All in all, I am very pleased with how things turned out. Sure, freelancing has its downsides, but I find they do not outweigh the advantages by a long way. So if you’re a translator who is considering going freelance, I hope this little story will help you make that decision.
11 thoughts on “My Life as a Freelance Translator A motivational post for translators who want to become freelancers”
It’s great to hear going freelance has worked out for you! I completely agree that the downsides are vastly outweighed by the freedom and responsibility that comes with working on your own terms. Cheers, Lewis
Hi Lewis, thanks for stopping by!
Congratulations! I cannot agree more with what you say. I have been in the same situation and I am taking the leap as well 🙂
Wish you luck!
Hi Noelia, thanks for reading and I wish you the best of luck with your freelance career!

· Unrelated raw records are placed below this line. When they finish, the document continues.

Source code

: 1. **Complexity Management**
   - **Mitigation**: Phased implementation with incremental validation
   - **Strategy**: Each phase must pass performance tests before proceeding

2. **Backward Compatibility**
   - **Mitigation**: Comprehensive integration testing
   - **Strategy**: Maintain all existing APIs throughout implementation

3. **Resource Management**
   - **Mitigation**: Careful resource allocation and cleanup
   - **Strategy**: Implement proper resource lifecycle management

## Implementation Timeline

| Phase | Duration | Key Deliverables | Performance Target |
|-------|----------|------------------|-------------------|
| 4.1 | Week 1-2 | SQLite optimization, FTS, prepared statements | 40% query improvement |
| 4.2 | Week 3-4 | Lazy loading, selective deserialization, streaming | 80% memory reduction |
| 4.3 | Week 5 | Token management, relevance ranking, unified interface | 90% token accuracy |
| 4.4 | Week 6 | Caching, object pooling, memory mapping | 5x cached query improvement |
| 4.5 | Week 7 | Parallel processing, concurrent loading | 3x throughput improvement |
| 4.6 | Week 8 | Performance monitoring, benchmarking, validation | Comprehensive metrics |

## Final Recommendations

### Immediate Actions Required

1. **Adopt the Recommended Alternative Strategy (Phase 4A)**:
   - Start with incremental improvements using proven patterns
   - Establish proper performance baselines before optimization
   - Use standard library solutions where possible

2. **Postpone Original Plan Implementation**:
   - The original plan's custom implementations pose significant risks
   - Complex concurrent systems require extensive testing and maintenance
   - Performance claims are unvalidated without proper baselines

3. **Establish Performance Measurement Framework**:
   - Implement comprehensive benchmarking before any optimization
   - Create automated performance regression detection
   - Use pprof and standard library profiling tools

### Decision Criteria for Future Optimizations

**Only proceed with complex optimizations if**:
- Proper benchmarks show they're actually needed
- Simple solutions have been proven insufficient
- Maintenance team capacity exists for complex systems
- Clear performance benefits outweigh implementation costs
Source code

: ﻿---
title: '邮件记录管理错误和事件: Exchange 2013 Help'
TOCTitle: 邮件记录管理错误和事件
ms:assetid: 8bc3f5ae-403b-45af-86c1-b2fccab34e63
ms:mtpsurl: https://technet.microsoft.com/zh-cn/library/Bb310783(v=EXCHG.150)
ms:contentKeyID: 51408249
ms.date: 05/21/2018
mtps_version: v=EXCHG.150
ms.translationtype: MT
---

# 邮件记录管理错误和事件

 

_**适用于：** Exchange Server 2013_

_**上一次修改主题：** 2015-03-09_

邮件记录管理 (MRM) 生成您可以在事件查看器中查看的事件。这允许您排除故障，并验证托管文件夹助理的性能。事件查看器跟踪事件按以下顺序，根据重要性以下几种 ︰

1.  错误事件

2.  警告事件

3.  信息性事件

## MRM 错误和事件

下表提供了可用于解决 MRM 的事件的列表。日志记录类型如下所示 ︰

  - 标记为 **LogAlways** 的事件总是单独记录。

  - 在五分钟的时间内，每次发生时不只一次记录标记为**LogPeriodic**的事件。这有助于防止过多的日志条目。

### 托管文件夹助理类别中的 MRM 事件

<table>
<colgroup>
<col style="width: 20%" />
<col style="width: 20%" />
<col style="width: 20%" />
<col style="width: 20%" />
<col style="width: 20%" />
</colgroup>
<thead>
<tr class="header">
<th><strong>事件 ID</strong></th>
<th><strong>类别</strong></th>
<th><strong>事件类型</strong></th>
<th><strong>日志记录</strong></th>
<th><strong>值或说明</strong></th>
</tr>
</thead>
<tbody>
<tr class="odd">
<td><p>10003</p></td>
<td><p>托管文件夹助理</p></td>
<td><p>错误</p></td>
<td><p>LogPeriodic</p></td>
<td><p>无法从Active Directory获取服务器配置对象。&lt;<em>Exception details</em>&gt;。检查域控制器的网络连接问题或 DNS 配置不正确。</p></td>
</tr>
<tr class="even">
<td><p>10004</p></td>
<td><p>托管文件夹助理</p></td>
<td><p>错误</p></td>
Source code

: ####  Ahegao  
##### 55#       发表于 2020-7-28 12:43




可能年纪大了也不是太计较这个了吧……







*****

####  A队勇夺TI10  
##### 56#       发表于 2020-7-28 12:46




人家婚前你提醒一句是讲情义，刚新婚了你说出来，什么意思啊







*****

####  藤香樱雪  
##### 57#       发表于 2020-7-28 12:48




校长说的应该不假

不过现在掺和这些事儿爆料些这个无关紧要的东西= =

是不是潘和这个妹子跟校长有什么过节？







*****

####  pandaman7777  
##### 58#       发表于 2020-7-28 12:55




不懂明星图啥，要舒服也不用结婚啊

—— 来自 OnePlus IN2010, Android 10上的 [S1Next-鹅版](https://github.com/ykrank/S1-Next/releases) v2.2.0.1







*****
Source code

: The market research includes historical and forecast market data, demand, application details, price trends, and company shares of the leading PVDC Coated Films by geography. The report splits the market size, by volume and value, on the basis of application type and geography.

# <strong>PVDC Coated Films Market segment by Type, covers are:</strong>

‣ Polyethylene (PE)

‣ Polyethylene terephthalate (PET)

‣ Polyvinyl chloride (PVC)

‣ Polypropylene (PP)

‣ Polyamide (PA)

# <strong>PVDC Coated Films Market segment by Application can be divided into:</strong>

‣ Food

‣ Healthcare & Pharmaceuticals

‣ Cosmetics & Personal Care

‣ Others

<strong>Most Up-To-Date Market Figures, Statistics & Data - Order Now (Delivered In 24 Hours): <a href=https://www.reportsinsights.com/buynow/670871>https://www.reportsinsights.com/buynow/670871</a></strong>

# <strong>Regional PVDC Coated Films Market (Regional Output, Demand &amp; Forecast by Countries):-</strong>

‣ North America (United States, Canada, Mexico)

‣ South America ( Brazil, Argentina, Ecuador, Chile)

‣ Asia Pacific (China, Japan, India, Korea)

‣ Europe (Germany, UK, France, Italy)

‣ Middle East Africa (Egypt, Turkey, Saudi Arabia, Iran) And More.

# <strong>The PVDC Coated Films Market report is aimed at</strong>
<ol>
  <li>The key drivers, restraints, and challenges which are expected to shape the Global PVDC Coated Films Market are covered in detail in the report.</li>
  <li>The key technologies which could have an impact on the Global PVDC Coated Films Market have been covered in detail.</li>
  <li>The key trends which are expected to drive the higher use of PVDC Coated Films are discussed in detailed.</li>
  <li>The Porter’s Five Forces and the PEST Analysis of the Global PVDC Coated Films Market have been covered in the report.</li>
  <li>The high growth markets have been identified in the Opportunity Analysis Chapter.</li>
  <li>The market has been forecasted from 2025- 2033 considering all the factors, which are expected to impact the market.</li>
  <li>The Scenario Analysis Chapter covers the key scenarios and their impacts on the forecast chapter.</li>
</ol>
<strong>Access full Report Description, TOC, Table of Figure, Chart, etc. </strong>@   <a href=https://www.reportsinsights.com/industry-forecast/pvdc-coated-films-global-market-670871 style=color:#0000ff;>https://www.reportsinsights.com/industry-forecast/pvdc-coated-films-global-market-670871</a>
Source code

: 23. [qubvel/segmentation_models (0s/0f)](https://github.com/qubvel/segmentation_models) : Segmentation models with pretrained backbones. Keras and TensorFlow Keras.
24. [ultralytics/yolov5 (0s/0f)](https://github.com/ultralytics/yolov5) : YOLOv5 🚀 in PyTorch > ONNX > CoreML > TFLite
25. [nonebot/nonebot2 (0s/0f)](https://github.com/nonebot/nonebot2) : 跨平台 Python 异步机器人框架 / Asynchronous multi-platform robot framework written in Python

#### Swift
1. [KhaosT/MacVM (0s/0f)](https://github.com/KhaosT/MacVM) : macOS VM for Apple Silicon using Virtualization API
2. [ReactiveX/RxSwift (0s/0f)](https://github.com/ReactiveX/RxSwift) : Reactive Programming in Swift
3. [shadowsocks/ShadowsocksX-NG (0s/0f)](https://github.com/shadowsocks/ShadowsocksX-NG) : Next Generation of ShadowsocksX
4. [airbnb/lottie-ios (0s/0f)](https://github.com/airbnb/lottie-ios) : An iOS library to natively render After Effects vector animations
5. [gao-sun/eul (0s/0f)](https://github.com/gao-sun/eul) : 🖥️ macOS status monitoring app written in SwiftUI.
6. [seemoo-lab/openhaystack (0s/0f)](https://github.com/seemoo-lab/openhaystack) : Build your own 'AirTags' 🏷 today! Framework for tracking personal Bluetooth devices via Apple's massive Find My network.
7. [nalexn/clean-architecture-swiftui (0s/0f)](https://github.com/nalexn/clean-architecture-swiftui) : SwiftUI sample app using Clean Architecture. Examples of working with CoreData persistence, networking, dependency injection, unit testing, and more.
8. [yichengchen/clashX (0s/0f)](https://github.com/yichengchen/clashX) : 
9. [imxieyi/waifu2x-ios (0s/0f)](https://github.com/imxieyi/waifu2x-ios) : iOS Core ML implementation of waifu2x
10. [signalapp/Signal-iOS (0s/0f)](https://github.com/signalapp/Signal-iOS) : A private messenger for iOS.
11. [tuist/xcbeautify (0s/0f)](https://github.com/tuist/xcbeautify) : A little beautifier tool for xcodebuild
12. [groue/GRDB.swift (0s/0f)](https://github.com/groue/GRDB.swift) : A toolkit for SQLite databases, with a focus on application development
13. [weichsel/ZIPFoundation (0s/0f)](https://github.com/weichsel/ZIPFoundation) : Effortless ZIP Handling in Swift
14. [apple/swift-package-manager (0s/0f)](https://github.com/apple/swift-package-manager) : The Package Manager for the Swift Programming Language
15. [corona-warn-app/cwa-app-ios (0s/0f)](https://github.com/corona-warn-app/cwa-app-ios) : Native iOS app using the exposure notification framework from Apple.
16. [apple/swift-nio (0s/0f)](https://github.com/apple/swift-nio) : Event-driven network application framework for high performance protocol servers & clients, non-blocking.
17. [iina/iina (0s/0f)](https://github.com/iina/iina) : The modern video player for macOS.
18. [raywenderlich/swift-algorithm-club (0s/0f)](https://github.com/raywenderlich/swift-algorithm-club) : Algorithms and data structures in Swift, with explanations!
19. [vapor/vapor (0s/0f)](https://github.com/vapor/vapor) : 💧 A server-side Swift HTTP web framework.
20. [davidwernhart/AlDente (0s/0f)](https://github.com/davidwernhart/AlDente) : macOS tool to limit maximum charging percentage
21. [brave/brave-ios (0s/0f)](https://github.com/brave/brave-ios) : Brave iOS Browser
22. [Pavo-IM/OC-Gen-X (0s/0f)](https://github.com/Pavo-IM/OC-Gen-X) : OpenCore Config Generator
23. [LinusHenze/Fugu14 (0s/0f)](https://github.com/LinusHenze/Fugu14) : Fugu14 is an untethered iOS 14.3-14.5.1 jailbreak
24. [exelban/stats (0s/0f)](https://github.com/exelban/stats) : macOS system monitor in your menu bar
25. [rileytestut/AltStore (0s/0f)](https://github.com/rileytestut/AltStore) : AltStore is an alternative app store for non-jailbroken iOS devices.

Great motivational post, Saskia! Thank you so much for sharing. I love reading the stories of people how overcome difficulties and take leaps of faith. Business is a constant struggle and it’s important to remind ourselves that we can shape our own future by taking action and not acting like passersby in our own life.
P.S.: I love that you build a website BEFORE you started freelancing. I think a website helps a lot in showing that you’re serious about what you’re doing.
P.P.S.: Congrats on publishing your first Open Mic story by the way! 🙂
Congratulations for taking the leap! I started freelancing in 2002 on the side and in 2009 I was so unhappy with my “actual” job that I decided to go freelancing full-time. And this was at a time when I had just moved into my first (and only) own house with a terrifyingly high mortgage. It was a scary time, but it was the best decision I’ve made in my entire life. I could not go back to being employed. I love the freedom and the responsibility (although I hate the paperwork). I HAD to build my life around my job back as an employee. Now, I LOVE to build my life around my business. But the good thing is, I am in charge of creating and shaping my business as well. So it’s all good. In a few years, when you look back onto that November in 2015, you’ll ask yourself why you ever had any doubts and why you didn’t do it earlier. 🙂
I was actually fired from my office job as an in-house translator. They simply didn’t have any work for me. So I decided to go freelance full time and it was the best decision of my life. There were tough times, of course, but I was happy to have the support of my wife who practically carried us through the hard times on her shoulders, while I was trying to figure out this whole “freelance” thing. If it wasn’t for her I would probably go back to the office.
Responsibility is actually what I love about freelancing the most. You make decisions and you see how those decisions affect your life and business. It is both scary and incredibly rewarding at the same time.
Thanks Tanya, I know exactly what you mean when you say you had to build your life around your job. Glad to hear everything worked out for you as well!
Yes, Dmitry, shaping your own future like that is so exciting 🙂
Thank you very much Saskia for this post, it cheers me up when I read stories such as this one while I am facing difficult times, it gives me hope and motivation. 🙂
Thanks Chiara, I’m glad to hear my post could do that for you. I really hope you will overcome your difficulties and I wish you all the best.